Open Gastastrophe opened 2 years ago
Since we have no knowledge of the actual distribution of the population in a census block, the error in the point cloud distribution cannot be determined (as far as I know). We will therefore treat the point cloud as a series of constants.
Since the assignment of 2010 Census block data to points on our point cloud is the application of n (1 for each point) functions f_n(x)
which take the population of the census block as an input and multiply by the weight corresponding to that point, we can apply the formula for propagating error through a constant function df_n = |w_n| * dx
where w_n
is the weight for the nth point and d
is the error operator. More formally, we can consider f_n(x_1, ... , x_k) = <0, ... , w_n, ... 0> dot <x_1, ... , x_k)>
where x_k
is the kth census block and w_n
occupies the position aligned with the block containing the nth point, allowing {f_n}
to be a family of functions over the same variables with error functions df_n = |w_n| * dx_k
. Since k is determined entirely by n for the purposes of this process, we can instead write df_n = |w_n| * dx_n
.
When propagating error in variables of interest being passed to points on the point cloud, we first calculate the error from converting the variables to ratios with the population. Since this is simple division, the error of the function g(a,b) = a/b
where a
is a variable of interest and b
is the population is dg = |g(a,b)| sqrt([da/a]^2 + [db/b]^2)
. Next, we find the error in applying these ratios to points, which is the simple function h(r,p) = r * p
where r
is the ratio derived from function g
and p
is the population at the point derived from function f
. The error formula for h
is then dh = |h(r,p)| sqrt([dr/r]^2 + [dp/p]^2)
.
Fixing a variable of interest (since this process is independent for each variable), we then get the updated error function for the variable at the nth point dh_n(x_n,a,b) = |a/b * w_n * x_n| sqrt([sqrt([da/a]^2 + [db/b]^2))]^2 + [dx_n/x_n]^2)
. As a note, when interpolating population data, there is no reason to transfer data from census tracts since we are already using population counts at the census tract block level, and hence the error for this variable remains as df
.
For the last step, we sum these points to 2020 census tracts using a family of functions t_m(p_1, ... , p_n) = sum_{i=1}^n (delta_{m,i} p_i)
where p_i
is the value obtained from h_i
, delta_{m,i} = 1
if p_i
is in the mth tract and delta_{m,i} = 0
otherwise.

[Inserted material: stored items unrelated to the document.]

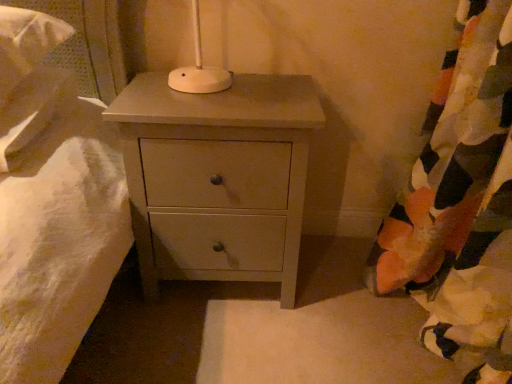
Question: Considering the positions of floral fabric curtain at right and matte white chest of drawers at center in the image, is floral fabric curtain at right taller or shorter than matte white chest of drawers at center?

Choices:
 (A) tall
 (B) short

Answer: (A)

Question: Is point (483, 167) positioned closer to the camera than point (186, 97)?

Choices:
 (A) farther
 (B) closer

Answer: (B)

Question: From a real-world perspective, is floral fabric curtain at right above or below matte white chest of drawers at center?

Choices:
 (A) below
 (B) above

Answer: (B)

Question: Is matte white chest of drawers at center in front of or behind floral fabric curtain at right in the image?

Choices:
 (A) behind
 (B) front

Answer: (A)

Question: From a real-world perspective, is matte white chest of drawers at center physically located above or below floral fabric curtain at right?

Choices:
 (A) above
 (B) below

Answer: (B)

Question: Is matte white chest of drawers at center wider or thinner than floral fabric curtain at right?

Choices:
 (A) thin
 (B) wide

Answer: (B)

Question: Is matte white chest of drawers at center taller or shorter than floral fabric curtain at right?

Choices:
 (A) short
 (B) tall

Answer: (A)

This gives us our final family of error functions for interpolated measurements dt_m(a, b) = sqrt( sum_{i=1}^n delta_{m,i} |a/b * w_i * x_i|^2 [sqrt([da/a]^2 + [db/b]^2))]^2 + [dx_i/x_i]^2)
As a note, since margins of error are only published in ACS, ACS data must be used when propagating error. Consequently, since ACS does not report block level data, we treat the census block population as a constant and use the updated error function dt_m(a,b) = sum_{i=1}^n delta_{m,i} * w_i^2 * x_i^2 * |g(a,b)|^2 * ([da/a]^2 + [db/b]^2)
Closing since the propagated error is extremely high. The linked branch will remain open for future development.
Reopening as we attempt to find a different way to propagate error
There is a square root missing from the final error calculation, so the correct function is in fact
dt_m(a,b) = sqrt[ sum_{i=1}^n delta_{m,i} * w_i^2 * x_i^2 * (a/b)^2 * ([da/a]^2 + [db/b]^2) ]
This was done correctly in the implementation, but was documented incorrectly.
See the updated work in this picture
Since the process involves multiplying by constant weights, adding, and dividing by constant weights, it should be possible to interpolate the error measurements directly to propagate the error.